そんな私を見かねて、ルインはシャルロットを家へと連れ帰った。お母さんに慰められながらも泣き止むことのない私にルインはすっかり直ったアーニャを差し出した。
――ただいま、とアーニャは言った。信じられなかった。一度壊れた人形の心はどこかへ行ってしまうはずなのに、アーニャの心はアーニャの身体に戻って来てくれた。
「――あの時、シャロは泣いて喜んでくれただろう? あれからずっと手伝いの合間に人形作りの勉強をしていたんだ。まだ完成はしていないんだけど……」
ルインは空を見上げた。つがいの鳥が並んで遠くへと飛んでいく。
「マール王国のオレンジ村に有名な人形作りの職人が住んでいるんだ。その人のところに修行に行くんだ」
隣の国のオレンジ村。聞き覚えのある名前だった。それは隣国のこのリンドダット村でも流れてくるとても素敵なお話に登場する村だ。

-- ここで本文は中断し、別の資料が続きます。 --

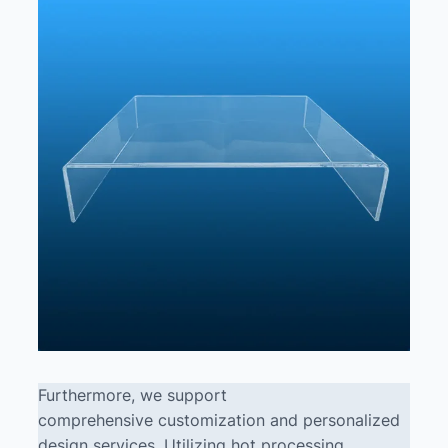
Furthermore, we support
comprehensive customization and personalized
design services. Utilizing hot processing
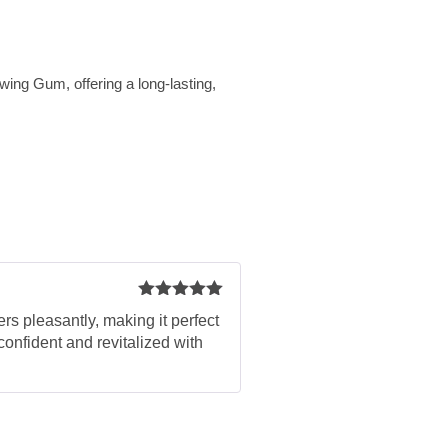
wing Gum, offering a long-lasting,
Rated
5
out
rs pleasantly, making it perfect
of 5
confident and revitalized with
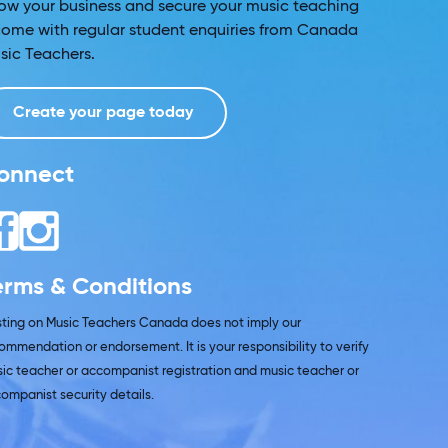
ow your business and secure your music teaching
come with regular student enquiries from Canada
sic Teachers.
Create your page today
onnect
erms & Conditions
isting on Music Teachers Canada does not imply our
ommendation or endorsement. It is your responsibility to verify
ic teacher or accompanist registration and music teacher or
ompanist security details.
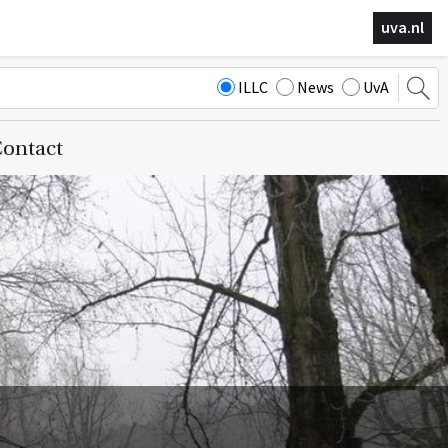
uva.nl
ILLC
News
UvA
ontact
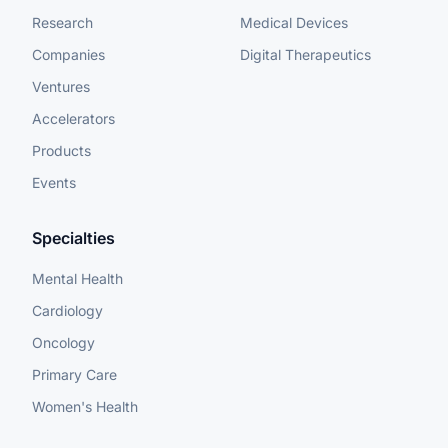
Research
Medical Devices
Companies
Digital Therapeutics
Ventures
Accelerators
Products
Events
Specialties
Mental Health
Cardiology
Oncology
Primary Care
Women's Health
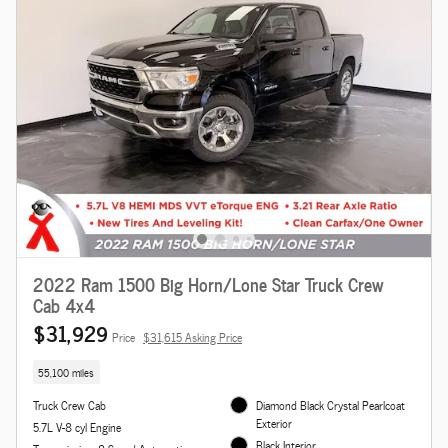
2022 Ram 1500 Big Horn/Lone Star Truck Crew
Cab 4x4
$31,929
Price
$31,615 Asking Price
55,100 miles
Truck Crew Cab
Diamond Black Crystal Pearlcoat
Exterior
5.7L V-8 cyl Engine
Black Interior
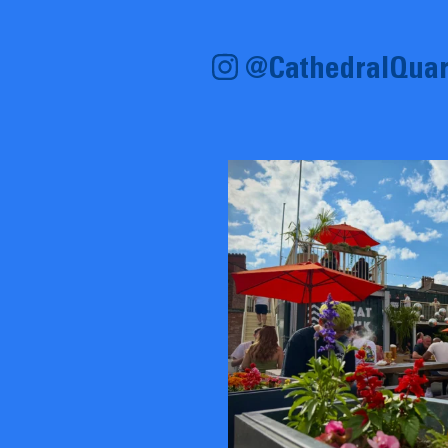
@CathedralQuar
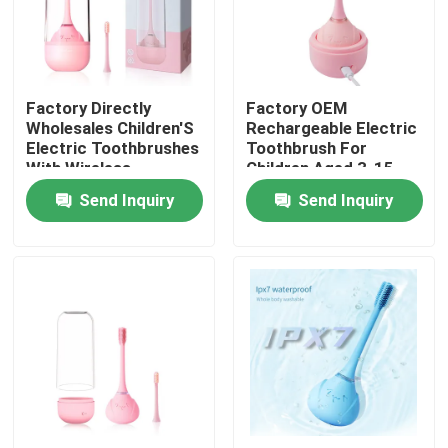
Factory Directly
Factory OEM
Wholesales Children'S
Rechargeable Electric
Electric Toothbrushes
Toothbrush For
With Wireless
Children Aged 3-15
Charging
With Circular Silicone
Send Inquiry
Send Inquiry
Home
Products
Videos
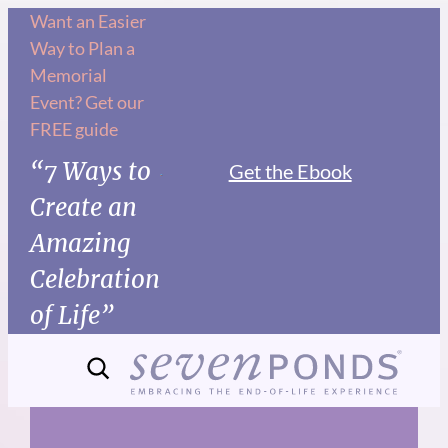
Skip
Want an Easier
Way to Plan a
to
Memorial
content
Event? Get our
FREE guide
“7 Ways to
Get the Ebook
Create an
Amazing
Celebration
of Life”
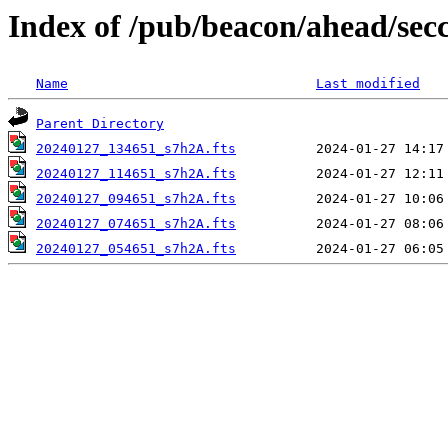
Index of /pub/beacon/ahead/sec
Name
Last modified
Parent Directory
20240127_134651_s7h2A.fts
20240127_114651_s7h2A.fts
20240127_094651_s7h2A.fts
20240127_074651_s7h2A.fts
20240127_054651_s7h2A.fts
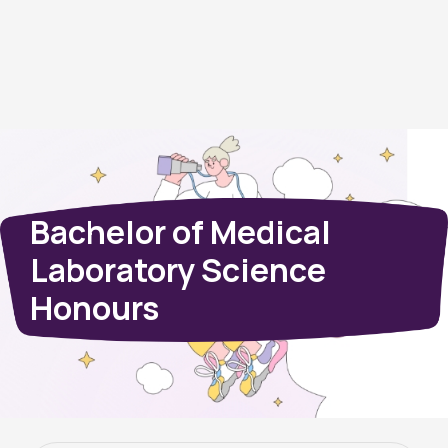
Bachelor of Medical
Laboratory Science
Honours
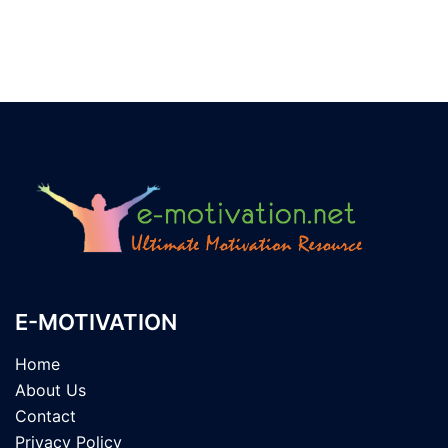
E-MOTIVATION
Home
About Us
Contact
Privacy Policy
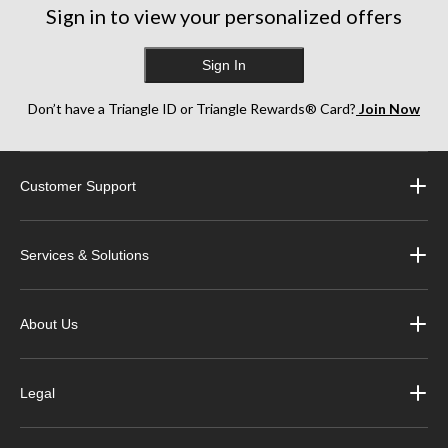
Sign in to view your personalized offers
Sign In
Don’t have a Triangle ID or Triangle Rewards® Card?
Join Now
Customer Support
Services & Solutions
About Us
Legal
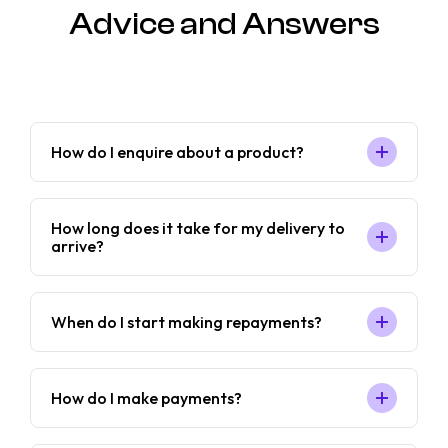
Advice and Answers
How do I enquire about a product?
How long does it take for my delivery to
arrive?
When do I start making repayments?
How do I make payments?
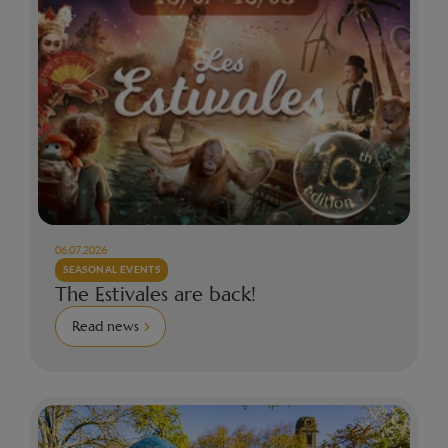
06.07.2026
SEASONAL EVENTS
The Estivales are back!
Read news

「――オレンジ村ってコルネット王妃様がお生まれになった村……だよね」
マール王国には諸国に伝わる有名な話がある。悪い魔女に攫われた王子を小さな村の娘が救い出し、王子の心を射止めたのだという。
その小さな村というのがオレンジ村である。
「うん。そのオレンジ村だ」
その目には強い光が宿っているようだった。夢をみる人の決意の目だ。
ルインは人形作りのために旅に出てしまう。シャルロットは少し複雑な気持ちになった。アーニャを直したことがきっかけで、ルインが村を出ていってしまう。そう考えると何だかとても胸が苦しい。
(――私のせいにしないでほしいよ)
アーニャが呟く。感傷に浸っているところに水を差さないで。
「いつから行くの?」
――行ってしまうの? と胸の中で問う。
「聖歌祭の翌朝に出発する予定だよ」
じゃあ、あと一週間もないのね。シャルロットはしょんぼりと俯く。じわりと涙をこぼしそうになってぎゅっと目を瞑ってそれを耐えた。

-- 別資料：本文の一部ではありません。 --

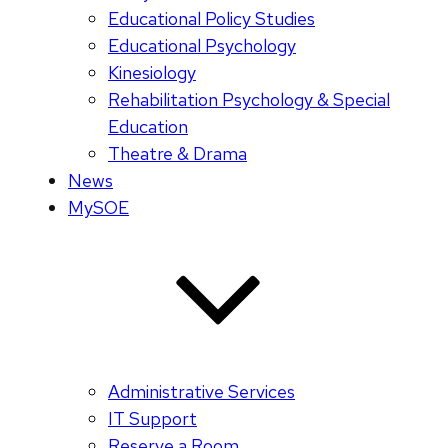
Educational Policy Studies
Educational Psychology
Kinesiology
Rehabilitation Psychology & Special
Education
Theatre & Drama
News
MySOE
Administrative Services
IT Support
Reserve a Room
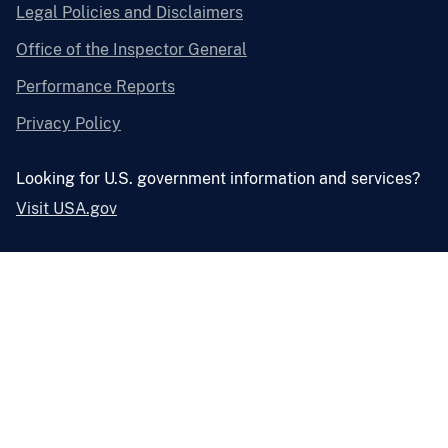
Legal Policies and Disclaimers
Office of the Inspector General
Performance Reports
Privacy Policy
Looking for U.S. government information and services?
Visit USA.gov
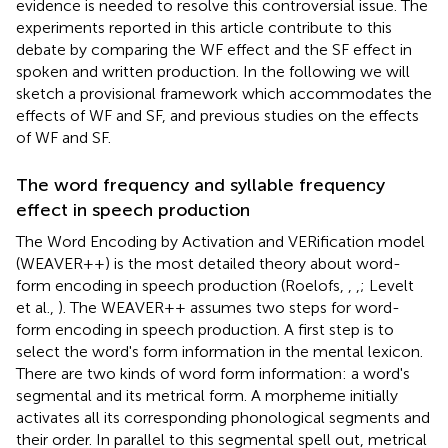
evidence is needed to resolve this controversial issue. The
experiments reported in this article contribute to this
debate by comparing the WF effect and the SF effect in
spoken and written production. In the following we will
sketch a provisional framework which accommodates the
effects of WF and SF, and previous studies on the effects
of WF and SF.
The word frequency and syllable frequency
effect in speech production
The Word Encoding by Activation and VERification model
(WEAVER++) is the most detailed theory about word-
form encoding in speech production (Roelofs,
,
,
; Levelt
et al.,
). The WEAVER++ assumes two steps for word-
form encoding in speech production. A first step is to
select the word's form information in the mental lexicon.
There are two kinds of word form information: a word's
segmental and its metrical form. A morpheme initially
activates all its corresponding phonological segments and
their order. In parallel to this segmental spell out, metrical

聖歌祭とはリンドダット村のお祭りである。村の娘たちが歌を歌ってその年の豊作を祈って神様に捧げる催しだ。一番、美しい歌を歌った娘がその年の歌姫に選ばれる。シャルロットも聖歌祭では歌うようにお母さんに勧められている。
「――じゃあ、今年の聖歌祭がルインと一緒にいられる最後の聖歌祭になるのね」
「修行が終われば帰ってくるよ」
「わかってるよ。わかってるけど」
でもそれはいつになるのかわからない。ルインが夢を追いかけるというならそれを応援しなくちゃいけない。だけど、それでもそばを離れるなんて本当は嫌だ。
そんなことを言うわけにはいかない。そんなことを言って困らせて、嫌われたくなんてないんだもの。

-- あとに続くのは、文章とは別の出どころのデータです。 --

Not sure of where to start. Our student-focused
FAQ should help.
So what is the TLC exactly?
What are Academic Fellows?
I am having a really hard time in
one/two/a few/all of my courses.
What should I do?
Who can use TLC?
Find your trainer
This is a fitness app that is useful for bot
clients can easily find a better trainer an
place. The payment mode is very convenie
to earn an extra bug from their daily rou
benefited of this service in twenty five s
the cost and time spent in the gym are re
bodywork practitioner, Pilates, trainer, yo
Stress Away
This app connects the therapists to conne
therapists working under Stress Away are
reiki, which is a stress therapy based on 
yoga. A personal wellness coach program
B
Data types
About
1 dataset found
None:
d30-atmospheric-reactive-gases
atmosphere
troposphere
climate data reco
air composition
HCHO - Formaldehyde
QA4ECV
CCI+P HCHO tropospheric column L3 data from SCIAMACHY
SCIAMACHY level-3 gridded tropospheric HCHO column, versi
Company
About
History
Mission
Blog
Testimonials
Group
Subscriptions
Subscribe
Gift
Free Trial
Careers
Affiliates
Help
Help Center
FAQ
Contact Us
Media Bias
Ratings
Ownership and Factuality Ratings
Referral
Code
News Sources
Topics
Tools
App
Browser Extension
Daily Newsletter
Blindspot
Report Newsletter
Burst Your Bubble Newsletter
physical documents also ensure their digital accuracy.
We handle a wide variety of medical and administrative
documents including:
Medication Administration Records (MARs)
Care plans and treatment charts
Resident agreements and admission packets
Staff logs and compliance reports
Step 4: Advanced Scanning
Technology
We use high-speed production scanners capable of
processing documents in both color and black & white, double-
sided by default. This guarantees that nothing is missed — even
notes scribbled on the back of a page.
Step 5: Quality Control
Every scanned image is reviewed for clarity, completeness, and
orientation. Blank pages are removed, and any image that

「――今年はシャルロットも聖歌祭で歌うんだろう? シャルロットの歌声を聞くのは久しぶりになるね」
「そう……だね」
子どもの頃、シャルロットはよく歌を歌う女の子だった。それもアーニャを壊された日を境に歌わなくなった。人前で目立つことを恐れるようになっていたからだ。
「楽しみにしているよ」
そう言って、ルインは振り返り、シャルロットの頭をそっと撫でた。
「僕は昔から……きっと生まれる前から、シャルロットの歌声が好きだったからね」
物憂げなその瞳は艶やかに揺らめいて見えた。シャルロットはその美しい瞳から目を逸らせなくなってしまった。